Мама находилась в квартире моего брата. Я чувствовала это каждой жилкой своего естества. Впрочем, мое положение оказалось не лучше. Решив, что я смелая и что могу справиться с кучкой каких-то зашуганных бандитов, как в одном старом клипе после Беркута я направилась сюда, получила по голове тяжелым предметом и очнулась такой же связанной на стуле в проходной этого общежития, что целиком и полностью напичкан не только оружием, охраной и камерами наблюдения, но и каким-то тупорылым смотрящим, что травил свои глупые и порой странные истории. Пытаясь хоть как-то доказать ему, что я внимательно слежу за ходом его мыслей, мне приходилось слушать весь этот поток нескончаемого бреда. Это было трудно, но что меня удивило по настоящему это то, что он выполнял все мои жизненно-важные нюансы жизни: кормил, поил и терпеливо ждал из дамской комнаты, а после вновь усаживал на жесткий стул рядом с собой продолжая нести излюбленную чушь.
«Бобик» — такая кличка этого парня получил ее не только из-за своей щенячьей, глупой сущности, но и из-за своей не самой традиционной сексуальной ориентации, что, согласитесь, но среди лютых бандюганов навряд ли будет в почете. Он редко прикасался ко мне, как к женщине все стараясь сохранять максимальную дистанцию обходясь редкими прикосновениями к плечам, что и те выглядели, как мимолетные или же совершенно случайными.

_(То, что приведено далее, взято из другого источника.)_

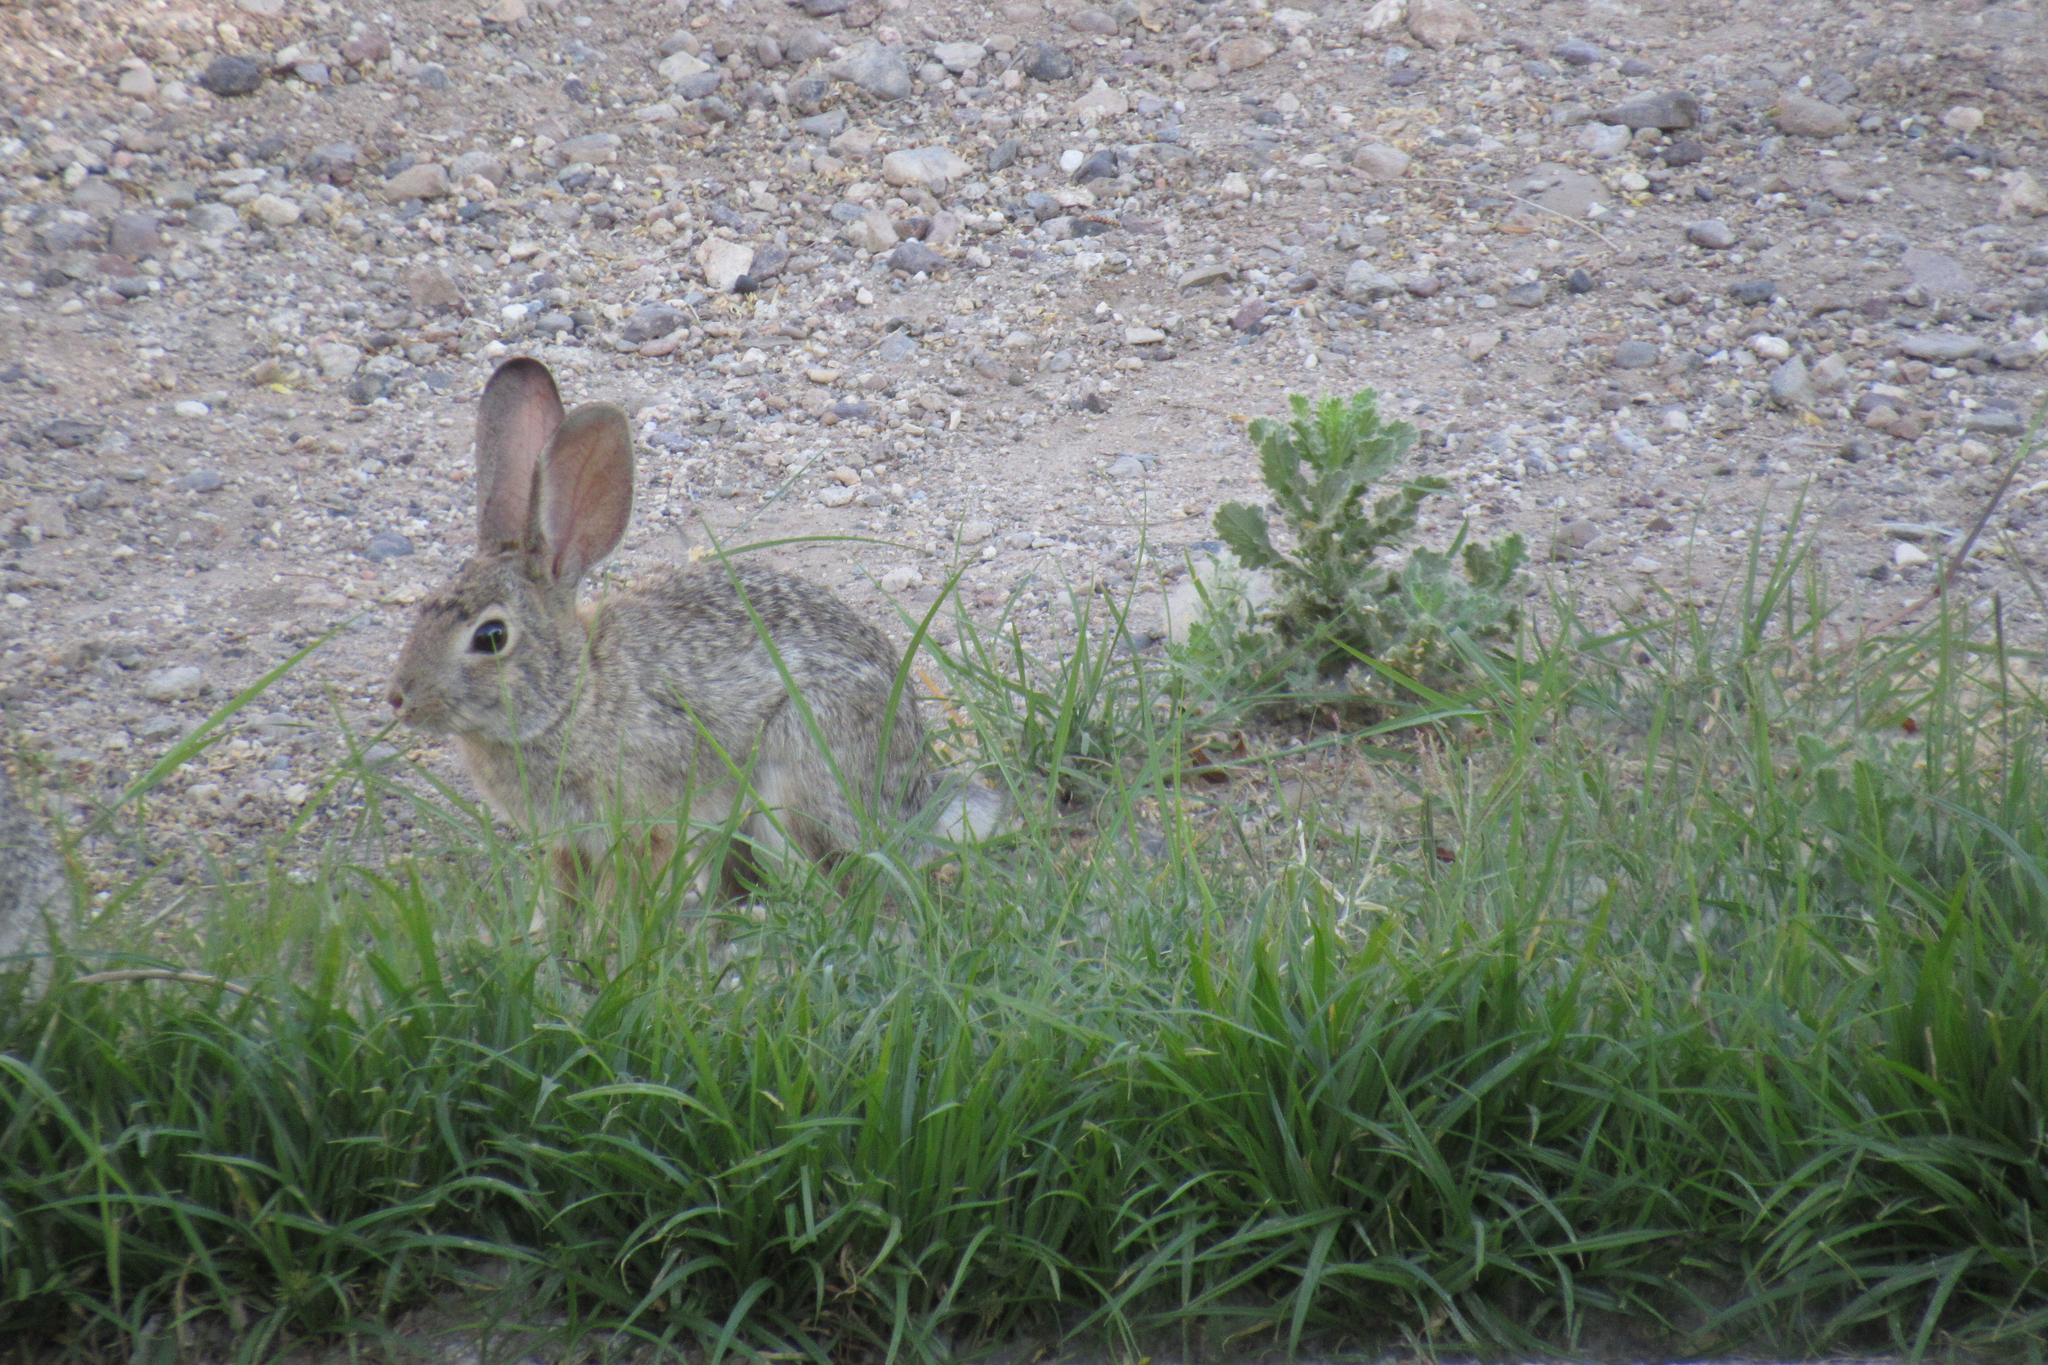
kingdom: Animalia
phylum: Chordata
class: Mammalia
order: Lagomorpha
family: Leporidae
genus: Sylvilagus
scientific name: Sylvilagus audubonii
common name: Desert cottontail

Дело всему было то, что Бобик осведомлен моим даром, и, если верить дословным словам Кеши: «Не подпускай эту ведьму к себе близко, иначе останешься без языка, щенок.» Только и этих мимолетных прикосновений более чем хватало, чтобы распознать в Бобике не такого уж и плохого человека. На одном из таких прикосновений он задержался чуть больше, чем на секунду. Ночь наступила, мягко говоря, прохладная и Бобик накрыл мои плечи пледом.
Я почувствовала, как на глазах наворачиваются слезы. В душе этого парня была настоящая скорбь, настоящая пронизывающая тонкими спицами удушающая боль, которую он так старался скрыть. Бобик чувствовал себя чужим среди этих людей, но ничего поделать не мог, ибо кому будет нужен и без того ненужный миру потрепанный сирота? Какое бы чистое сердце у него не было. Я посмотрела в глаза этой боли и цвета они светло-голубого, как чистое небо над миром раздора. На фоне всех этих головорезов Бобик был совершенно другим. Он рассказал мне, что ему двадцать лет, что имеет неполное образование и страсть, как любит шоколадные цветы. И красиво, и съесть можно.